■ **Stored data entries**
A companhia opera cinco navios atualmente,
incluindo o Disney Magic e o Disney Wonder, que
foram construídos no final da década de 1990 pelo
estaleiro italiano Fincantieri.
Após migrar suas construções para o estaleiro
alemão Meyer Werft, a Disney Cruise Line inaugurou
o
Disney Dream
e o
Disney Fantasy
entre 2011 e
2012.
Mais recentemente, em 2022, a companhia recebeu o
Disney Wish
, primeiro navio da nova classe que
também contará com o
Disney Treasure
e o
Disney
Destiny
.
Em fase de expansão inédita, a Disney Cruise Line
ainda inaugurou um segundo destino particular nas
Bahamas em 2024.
* * *
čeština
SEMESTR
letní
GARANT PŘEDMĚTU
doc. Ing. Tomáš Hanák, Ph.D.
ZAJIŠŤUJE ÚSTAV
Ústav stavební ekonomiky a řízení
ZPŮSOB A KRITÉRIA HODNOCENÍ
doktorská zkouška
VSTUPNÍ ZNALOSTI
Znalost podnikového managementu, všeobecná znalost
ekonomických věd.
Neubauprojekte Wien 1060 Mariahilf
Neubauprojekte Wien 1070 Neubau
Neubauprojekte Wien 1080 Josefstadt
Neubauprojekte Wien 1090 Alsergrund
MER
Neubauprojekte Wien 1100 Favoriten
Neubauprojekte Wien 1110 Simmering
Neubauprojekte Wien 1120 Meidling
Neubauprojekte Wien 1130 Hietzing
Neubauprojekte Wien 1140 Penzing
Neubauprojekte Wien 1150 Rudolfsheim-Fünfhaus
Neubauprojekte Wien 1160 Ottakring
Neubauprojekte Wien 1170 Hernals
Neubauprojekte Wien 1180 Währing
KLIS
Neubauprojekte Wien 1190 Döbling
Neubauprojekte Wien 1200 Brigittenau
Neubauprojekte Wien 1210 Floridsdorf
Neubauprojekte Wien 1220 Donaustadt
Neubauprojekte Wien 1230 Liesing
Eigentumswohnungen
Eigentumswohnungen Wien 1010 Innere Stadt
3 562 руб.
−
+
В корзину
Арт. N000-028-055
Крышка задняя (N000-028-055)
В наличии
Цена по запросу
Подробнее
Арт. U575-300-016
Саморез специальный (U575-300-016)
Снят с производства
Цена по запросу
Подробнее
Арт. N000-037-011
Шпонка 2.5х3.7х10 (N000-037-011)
* * *
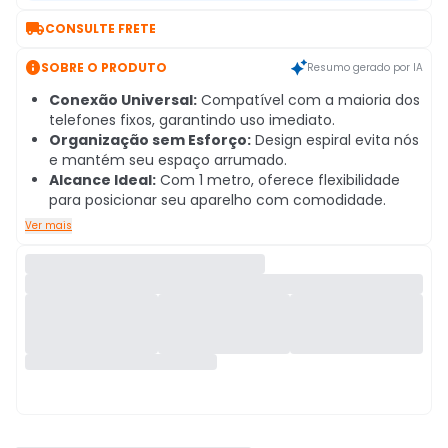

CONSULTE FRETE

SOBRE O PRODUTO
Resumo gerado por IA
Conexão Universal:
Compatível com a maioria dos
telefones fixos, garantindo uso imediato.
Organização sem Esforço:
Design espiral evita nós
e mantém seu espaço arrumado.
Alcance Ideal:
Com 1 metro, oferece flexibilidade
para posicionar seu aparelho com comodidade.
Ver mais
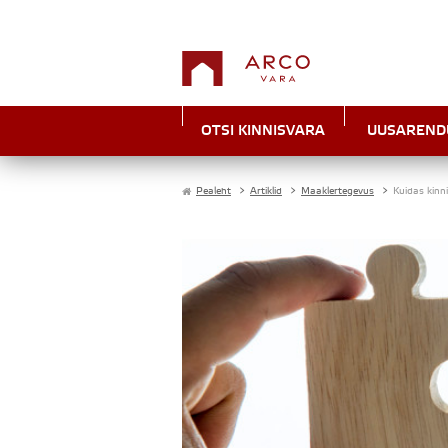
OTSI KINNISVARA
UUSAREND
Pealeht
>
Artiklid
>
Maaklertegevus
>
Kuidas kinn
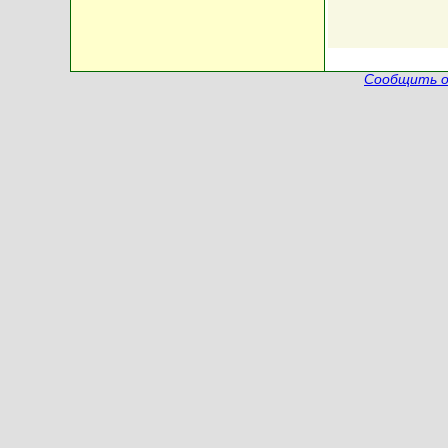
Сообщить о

■ **DIRECTIONS**
All lines of the records above that carry the word "Cruise" should be listed.

■ **SOLUTION FOR THIS PROBLEM**
alemão Meyer Werft, a Disney Cruise Line inaugurou
Em fase de expansão inédita, a Disney Cruise Line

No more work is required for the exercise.